Dr. Zaqqout mengatakan bahwa mengakses air bersih dan toilet telah menjadi kebutuhan paling penting bagi wanita hamil di Khan Younis. Kekurangan higiene telah menambah risiko terkena infeksi lain, katanya. “Ribuan orang hanya memiliki akses ke satu kamar mandi pada satu waktu, jadi Anda bisa membayangkan situasi wanita-wanita ini,” katanya, menggambarkan bagaimana banyak yang antre hampir dua jam untuk mengakses satu kamar mandi.
“Situasi kritis tanpa air sama sekali,” kata Soraida Hussein-Sabbah, spesialis gender dan advokasi berbasis di Ramallah untuk ActionAid UK. Tanpa air, ibu baru menghadapi dehidrasi, yang mempengaruhi kemampuan mereka untuk menghasilkan ASI untuk memberi makan bayi mereka, tambah Hussein-Sabbah.
Kondisi yang buruk memperparah risiko kematian ibu dan bayi baru lahir. Di Gaza, tingkat kematian bayi baru lahir sebesar 8,8 kematian per 1.000 kelahiran hidup sudah cukup tinggi—lebih dari dua kali tingkat negara berpenghasilan tinggi, menurut UNICEF. Ketika Gaza sekarang kehabisan bahan bakar di tengah matinya listrik, 130 bayi prematur di inkubator listrik di enam unit neonatal di seluruh Jalur Gaza berisiko tinggi.

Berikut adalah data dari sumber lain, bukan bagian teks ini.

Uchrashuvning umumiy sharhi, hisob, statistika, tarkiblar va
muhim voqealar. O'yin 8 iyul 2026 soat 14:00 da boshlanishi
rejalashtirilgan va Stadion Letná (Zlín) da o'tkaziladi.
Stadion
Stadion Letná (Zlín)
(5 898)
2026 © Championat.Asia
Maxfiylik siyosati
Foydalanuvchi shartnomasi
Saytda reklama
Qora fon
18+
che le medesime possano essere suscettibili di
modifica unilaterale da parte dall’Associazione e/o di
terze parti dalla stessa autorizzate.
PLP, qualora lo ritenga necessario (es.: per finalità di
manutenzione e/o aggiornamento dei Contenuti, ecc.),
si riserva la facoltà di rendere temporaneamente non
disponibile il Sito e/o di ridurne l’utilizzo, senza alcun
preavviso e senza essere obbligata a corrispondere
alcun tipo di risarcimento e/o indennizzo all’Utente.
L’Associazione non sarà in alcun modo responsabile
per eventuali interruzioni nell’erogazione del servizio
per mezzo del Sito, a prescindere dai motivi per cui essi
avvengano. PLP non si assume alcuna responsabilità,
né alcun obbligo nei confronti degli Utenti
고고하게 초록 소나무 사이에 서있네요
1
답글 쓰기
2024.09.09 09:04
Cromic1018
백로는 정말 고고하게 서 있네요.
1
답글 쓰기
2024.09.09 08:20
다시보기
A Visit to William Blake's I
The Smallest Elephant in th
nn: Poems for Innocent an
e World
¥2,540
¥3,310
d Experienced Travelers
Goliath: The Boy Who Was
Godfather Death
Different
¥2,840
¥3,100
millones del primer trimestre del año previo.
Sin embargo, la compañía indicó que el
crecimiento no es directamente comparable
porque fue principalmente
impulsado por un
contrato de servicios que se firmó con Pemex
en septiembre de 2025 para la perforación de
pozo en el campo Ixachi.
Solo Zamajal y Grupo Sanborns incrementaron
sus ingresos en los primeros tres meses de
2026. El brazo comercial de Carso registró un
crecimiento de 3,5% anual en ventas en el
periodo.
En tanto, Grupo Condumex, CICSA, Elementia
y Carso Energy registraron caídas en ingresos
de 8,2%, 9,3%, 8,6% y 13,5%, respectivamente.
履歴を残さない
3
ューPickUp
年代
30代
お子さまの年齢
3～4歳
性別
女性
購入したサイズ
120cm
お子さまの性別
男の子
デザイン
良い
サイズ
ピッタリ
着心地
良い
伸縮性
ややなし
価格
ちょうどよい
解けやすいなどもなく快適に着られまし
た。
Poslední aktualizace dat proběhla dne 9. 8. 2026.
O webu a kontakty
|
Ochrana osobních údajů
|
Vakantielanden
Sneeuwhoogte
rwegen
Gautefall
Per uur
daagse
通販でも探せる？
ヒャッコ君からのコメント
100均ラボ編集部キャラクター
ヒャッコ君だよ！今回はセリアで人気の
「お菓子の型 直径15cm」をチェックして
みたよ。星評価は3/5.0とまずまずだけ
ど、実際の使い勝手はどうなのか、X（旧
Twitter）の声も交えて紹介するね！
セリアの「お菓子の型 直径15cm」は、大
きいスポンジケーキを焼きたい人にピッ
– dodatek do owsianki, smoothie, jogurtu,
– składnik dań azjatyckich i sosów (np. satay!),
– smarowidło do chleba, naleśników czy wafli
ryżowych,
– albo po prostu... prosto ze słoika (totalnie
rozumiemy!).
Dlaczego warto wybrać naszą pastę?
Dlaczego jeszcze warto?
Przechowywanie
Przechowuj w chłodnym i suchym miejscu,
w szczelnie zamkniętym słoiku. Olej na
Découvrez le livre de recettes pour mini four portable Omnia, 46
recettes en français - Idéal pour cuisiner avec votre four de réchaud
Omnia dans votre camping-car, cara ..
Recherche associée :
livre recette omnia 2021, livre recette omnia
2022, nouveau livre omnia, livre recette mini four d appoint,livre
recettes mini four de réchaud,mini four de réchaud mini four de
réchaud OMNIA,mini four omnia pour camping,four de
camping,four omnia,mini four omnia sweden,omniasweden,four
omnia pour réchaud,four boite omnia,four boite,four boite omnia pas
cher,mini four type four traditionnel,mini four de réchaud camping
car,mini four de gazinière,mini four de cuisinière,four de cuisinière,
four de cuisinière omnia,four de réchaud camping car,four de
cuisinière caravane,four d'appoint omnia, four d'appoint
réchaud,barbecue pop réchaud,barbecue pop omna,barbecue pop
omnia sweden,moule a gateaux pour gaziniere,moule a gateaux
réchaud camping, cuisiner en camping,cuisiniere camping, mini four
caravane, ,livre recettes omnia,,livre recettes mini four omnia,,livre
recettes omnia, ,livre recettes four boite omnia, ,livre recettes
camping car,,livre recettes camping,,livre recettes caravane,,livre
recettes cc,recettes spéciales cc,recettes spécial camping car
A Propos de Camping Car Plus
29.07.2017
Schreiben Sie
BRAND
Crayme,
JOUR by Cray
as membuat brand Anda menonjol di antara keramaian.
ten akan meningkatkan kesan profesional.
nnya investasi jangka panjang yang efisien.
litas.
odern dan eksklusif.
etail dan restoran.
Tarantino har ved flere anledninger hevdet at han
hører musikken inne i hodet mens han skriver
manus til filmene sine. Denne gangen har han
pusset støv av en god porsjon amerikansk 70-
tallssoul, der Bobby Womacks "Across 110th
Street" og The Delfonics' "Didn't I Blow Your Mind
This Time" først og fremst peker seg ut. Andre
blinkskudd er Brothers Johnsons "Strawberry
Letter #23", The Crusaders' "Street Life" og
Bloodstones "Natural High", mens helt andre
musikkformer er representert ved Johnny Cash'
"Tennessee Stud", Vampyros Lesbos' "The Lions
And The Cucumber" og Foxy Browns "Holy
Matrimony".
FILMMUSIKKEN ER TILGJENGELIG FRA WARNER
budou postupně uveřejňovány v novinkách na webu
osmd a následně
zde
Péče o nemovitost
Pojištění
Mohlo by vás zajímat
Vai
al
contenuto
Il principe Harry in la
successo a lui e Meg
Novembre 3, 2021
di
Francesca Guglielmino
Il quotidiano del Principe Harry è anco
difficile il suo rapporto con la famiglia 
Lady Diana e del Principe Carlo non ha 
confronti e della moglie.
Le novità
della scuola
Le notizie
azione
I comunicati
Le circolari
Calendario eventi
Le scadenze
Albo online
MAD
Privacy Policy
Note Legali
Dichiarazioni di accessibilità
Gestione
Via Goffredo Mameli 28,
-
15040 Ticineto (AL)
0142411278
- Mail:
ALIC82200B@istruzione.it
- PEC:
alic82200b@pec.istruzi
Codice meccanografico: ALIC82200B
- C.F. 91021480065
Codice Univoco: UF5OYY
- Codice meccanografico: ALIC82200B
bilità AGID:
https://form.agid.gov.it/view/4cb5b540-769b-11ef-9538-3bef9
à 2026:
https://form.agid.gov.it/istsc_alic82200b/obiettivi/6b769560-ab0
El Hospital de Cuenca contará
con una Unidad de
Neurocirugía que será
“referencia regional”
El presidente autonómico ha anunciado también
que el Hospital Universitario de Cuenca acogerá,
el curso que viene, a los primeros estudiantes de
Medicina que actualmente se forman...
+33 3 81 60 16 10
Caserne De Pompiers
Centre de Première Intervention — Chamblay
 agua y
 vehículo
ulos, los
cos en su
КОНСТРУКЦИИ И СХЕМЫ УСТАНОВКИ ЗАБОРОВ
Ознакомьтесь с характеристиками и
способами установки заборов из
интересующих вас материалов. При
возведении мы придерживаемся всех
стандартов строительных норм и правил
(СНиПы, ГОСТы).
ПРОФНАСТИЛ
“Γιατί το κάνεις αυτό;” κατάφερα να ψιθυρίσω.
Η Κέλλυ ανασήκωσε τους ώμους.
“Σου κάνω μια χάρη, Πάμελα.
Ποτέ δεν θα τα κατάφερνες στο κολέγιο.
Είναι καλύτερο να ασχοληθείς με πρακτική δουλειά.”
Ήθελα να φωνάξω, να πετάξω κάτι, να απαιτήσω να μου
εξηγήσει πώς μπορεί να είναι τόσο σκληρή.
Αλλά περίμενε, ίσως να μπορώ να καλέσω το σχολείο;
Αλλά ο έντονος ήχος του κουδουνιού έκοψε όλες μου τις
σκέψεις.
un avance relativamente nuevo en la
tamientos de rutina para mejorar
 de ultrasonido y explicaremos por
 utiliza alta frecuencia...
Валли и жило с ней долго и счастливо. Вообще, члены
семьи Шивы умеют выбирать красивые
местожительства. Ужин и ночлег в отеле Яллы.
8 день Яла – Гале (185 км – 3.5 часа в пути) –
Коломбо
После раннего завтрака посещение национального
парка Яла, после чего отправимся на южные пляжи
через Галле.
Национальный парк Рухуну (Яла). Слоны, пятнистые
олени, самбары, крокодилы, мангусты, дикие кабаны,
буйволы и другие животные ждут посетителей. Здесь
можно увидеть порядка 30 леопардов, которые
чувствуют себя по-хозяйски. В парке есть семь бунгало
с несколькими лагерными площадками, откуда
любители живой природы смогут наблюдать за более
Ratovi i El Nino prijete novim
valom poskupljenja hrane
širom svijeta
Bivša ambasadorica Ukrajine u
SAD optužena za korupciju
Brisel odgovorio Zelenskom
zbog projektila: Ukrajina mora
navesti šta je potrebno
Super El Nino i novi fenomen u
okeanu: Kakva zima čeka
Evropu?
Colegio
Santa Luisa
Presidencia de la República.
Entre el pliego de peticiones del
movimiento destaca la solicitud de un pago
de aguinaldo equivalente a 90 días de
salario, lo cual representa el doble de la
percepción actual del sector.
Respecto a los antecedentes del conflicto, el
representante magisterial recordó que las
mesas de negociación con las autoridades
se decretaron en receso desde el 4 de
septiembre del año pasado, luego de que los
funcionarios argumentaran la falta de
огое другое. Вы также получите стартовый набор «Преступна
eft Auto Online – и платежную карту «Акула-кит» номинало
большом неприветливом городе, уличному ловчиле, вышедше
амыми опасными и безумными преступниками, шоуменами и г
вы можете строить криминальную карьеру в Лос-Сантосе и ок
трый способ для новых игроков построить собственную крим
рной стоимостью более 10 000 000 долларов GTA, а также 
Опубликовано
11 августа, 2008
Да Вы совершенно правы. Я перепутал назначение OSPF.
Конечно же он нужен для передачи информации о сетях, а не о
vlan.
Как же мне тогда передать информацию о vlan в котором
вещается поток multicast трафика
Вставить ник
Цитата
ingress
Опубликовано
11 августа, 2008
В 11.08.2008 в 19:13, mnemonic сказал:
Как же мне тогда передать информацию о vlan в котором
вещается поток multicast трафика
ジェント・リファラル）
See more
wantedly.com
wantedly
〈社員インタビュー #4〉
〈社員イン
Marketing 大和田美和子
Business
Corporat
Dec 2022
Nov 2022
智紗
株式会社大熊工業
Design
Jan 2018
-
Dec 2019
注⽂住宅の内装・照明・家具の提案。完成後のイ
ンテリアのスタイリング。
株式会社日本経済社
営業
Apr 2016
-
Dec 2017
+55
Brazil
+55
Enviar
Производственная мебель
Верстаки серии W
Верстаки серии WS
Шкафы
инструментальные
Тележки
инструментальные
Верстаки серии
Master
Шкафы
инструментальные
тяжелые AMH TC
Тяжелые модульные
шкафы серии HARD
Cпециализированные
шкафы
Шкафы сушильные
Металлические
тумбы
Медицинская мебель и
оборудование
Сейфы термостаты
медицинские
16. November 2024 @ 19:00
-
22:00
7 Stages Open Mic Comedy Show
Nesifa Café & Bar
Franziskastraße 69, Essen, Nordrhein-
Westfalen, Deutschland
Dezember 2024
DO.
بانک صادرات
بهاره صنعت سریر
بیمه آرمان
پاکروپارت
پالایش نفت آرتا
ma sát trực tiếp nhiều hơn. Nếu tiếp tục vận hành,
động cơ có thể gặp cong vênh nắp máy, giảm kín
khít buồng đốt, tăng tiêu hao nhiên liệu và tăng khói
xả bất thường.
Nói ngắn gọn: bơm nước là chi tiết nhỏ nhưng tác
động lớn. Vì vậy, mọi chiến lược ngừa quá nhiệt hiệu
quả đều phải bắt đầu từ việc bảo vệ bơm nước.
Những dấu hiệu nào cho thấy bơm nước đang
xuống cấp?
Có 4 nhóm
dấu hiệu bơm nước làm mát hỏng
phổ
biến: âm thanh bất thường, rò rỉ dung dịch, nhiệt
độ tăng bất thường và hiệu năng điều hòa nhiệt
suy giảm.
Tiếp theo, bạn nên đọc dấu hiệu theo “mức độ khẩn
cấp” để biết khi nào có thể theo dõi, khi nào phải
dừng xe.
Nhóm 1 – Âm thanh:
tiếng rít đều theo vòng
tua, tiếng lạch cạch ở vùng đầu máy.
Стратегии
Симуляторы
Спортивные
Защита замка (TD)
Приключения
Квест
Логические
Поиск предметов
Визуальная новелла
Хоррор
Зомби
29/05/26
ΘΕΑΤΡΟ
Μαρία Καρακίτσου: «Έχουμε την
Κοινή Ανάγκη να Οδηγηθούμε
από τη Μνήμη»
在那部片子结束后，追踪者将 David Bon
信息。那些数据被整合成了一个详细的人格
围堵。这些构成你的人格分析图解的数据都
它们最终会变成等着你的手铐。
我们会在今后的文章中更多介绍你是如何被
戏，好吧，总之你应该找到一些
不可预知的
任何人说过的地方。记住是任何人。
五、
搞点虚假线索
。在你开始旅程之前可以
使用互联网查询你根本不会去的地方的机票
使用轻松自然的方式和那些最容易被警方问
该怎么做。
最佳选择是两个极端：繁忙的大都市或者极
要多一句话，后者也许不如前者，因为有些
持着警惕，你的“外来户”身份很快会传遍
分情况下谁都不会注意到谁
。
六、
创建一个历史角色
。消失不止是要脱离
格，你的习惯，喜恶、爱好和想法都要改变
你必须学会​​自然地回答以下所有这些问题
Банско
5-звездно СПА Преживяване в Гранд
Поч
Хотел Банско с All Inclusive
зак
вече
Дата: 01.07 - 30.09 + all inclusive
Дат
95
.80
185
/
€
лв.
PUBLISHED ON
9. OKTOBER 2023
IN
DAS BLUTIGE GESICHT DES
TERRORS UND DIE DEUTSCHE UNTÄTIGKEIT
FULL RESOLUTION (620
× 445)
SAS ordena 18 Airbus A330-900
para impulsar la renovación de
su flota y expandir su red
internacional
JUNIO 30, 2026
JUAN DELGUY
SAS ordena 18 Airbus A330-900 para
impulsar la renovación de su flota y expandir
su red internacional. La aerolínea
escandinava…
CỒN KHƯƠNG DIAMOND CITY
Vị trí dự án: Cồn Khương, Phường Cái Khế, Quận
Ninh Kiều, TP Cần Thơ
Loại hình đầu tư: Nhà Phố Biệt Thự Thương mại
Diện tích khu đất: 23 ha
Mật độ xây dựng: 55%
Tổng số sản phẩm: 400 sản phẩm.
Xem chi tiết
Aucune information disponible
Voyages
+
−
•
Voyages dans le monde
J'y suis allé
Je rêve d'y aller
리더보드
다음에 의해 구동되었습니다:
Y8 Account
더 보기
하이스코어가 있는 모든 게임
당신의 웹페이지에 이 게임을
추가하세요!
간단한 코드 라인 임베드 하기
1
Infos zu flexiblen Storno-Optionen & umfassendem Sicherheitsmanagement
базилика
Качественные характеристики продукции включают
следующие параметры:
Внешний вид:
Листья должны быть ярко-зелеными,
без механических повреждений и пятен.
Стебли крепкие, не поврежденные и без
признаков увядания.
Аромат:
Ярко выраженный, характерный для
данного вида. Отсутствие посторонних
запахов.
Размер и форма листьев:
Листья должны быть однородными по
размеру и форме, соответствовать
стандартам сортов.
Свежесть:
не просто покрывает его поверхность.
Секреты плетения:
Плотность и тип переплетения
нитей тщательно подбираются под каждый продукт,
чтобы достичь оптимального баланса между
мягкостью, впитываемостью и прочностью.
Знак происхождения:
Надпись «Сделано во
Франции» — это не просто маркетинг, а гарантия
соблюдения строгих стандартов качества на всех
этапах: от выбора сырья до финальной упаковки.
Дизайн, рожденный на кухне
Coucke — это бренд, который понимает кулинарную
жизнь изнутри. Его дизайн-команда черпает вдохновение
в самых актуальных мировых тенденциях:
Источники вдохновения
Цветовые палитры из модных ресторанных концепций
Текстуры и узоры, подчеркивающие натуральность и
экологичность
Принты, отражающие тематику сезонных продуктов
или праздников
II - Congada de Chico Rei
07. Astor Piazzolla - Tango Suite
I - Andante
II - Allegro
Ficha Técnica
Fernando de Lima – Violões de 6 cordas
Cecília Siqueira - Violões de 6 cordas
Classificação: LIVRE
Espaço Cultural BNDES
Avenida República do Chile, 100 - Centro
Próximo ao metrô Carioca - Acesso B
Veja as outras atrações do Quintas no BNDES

Hussein-Sabbah dari ActionAid UK menambahkan bahwa di tengah ketiadaan, rumah sakit juga terpaksa menangani pasien yang sangat terluka akibat serangan udara sebelum wanita hamil. “Di dalam rumah sakit, prioritas saat ini adalah menyelamatkan nyawa orang-orang yang diambil dari reruntuhan,” katanya.
Tapi dalam beberapa kasus, pasien adalah korban dari kedua situasi yang tragis. Dr. Nasser Fouad Bulbul, kepala perawatan neonatal di Rumah Sakit Al-Shifa, fasilitas kesehatan terbesar di Gaza, memberitahu UNFPA bahwa dia baru-baru ini melakukan persalinan prematur dari rahim ibu “saat ibu meninggal” setelah terkena serangan udara.
“Banyak bayi ini sekarang menjadi yatim piatu. Kami tidak tahu nasib kerabat mereka atau memiliki ide tentang identitas mereka,” katanya.